Every relationship I tried failed. Once it was getting serious, they would hate and leave me for no reason.
The battle continued till 2014 when a bad prophesy came that I would die. I started seeing my enemy’s corpse in my dream. I started seeing myself being buried in my dreams. Mom cried everyday. But the God that never fails didn’t let it happen.
That same April 2014, I met my husband. He was every thing I had always wanted in life. But I wasn’t serious with him. I was still leaving in the shadow of myself. But he never got tired. I started becoming serious with him in the 7th month of our relationship.
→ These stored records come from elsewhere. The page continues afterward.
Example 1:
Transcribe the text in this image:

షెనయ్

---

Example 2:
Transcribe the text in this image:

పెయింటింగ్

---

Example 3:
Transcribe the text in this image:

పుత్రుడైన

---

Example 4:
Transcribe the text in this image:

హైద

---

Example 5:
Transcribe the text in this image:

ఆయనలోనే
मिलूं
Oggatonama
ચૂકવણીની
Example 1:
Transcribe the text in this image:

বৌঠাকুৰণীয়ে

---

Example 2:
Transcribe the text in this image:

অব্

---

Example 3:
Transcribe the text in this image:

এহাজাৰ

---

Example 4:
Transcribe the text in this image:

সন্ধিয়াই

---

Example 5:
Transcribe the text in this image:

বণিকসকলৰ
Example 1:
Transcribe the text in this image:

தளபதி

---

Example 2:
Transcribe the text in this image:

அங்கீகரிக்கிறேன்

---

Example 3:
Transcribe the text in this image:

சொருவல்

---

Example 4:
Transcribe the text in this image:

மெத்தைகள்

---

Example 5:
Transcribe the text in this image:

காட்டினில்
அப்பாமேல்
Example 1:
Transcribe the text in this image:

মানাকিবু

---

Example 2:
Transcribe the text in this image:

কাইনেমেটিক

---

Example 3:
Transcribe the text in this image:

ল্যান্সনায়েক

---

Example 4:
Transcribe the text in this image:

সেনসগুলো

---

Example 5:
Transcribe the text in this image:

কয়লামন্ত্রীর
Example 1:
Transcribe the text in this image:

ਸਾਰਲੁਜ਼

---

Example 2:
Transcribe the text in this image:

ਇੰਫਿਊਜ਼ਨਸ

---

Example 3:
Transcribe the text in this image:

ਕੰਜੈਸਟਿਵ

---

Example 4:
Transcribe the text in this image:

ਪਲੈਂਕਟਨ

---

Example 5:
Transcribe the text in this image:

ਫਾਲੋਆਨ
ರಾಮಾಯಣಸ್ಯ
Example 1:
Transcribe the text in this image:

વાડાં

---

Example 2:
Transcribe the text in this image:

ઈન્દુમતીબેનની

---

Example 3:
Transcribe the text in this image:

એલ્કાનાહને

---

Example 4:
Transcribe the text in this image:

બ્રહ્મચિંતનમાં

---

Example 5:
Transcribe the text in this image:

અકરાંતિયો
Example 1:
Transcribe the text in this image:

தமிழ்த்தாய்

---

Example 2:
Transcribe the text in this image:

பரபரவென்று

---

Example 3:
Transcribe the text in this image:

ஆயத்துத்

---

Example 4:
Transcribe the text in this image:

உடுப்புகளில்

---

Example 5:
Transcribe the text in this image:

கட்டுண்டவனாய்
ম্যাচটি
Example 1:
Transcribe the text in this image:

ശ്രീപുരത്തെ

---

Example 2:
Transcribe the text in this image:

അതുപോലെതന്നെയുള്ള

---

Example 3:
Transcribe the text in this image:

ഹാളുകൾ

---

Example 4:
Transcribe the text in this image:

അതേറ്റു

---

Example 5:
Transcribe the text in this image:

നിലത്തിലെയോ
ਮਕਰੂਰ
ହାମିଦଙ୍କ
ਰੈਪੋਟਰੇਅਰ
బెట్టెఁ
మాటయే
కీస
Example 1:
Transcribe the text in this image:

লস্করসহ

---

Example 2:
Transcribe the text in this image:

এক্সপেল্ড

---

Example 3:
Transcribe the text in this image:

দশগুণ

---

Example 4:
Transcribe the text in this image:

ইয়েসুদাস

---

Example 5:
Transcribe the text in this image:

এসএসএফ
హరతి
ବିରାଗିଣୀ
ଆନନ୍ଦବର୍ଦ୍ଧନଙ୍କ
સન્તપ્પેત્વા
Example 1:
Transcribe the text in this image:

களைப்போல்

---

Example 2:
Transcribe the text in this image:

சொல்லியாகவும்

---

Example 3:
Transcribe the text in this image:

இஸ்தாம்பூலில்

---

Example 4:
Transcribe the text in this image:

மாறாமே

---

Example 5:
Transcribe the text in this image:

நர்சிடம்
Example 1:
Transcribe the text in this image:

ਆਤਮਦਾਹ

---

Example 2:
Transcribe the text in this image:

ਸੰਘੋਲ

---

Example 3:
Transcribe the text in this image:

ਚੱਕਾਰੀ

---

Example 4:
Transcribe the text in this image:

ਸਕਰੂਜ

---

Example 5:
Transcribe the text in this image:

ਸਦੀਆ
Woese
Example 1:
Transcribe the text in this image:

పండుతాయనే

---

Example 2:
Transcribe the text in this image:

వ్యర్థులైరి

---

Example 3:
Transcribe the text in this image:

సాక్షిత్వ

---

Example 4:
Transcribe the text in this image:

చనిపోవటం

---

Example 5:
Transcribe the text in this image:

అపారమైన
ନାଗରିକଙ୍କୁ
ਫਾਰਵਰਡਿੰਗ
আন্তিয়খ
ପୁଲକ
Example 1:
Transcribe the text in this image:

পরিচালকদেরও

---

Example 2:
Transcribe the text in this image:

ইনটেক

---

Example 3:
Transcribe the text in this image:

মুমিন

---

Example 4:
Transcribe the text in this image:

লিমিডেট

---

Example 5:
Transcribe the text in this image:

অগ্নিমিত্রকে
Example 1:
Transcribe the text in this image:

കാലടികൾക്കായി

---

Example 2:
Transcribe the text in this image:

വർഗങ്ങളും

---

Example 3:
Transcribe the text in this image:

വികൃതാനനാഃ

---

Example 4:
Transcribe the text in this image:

To God be the glory, I scaled through 2014 and I got married in the middle of 2015. God has continued to dwell in my marriage. He gave me the best man on earth.
Before I got married, I was always having bad thoughts that I wasn’t going to give birth. But the miraculous God made me pregnant in the 4th week after our wedding. Nine months after, I gave birth.
Though delivery wasn’t easy but God proved himself. Few months after I had my baby, I started getting bad prophesies about having a delay. Another prayer started. Then I started having wet dreams again. I was scared and terrified. I thought that was the end.
Just few days ago, I tested positive to another pregnancy. I know the God that saved and helped me the first time will help me carry this pregnancy to full term. I also pray for everyone that is passing through spiritual and infertility challenges that the Lord will introduce Himself in your lives.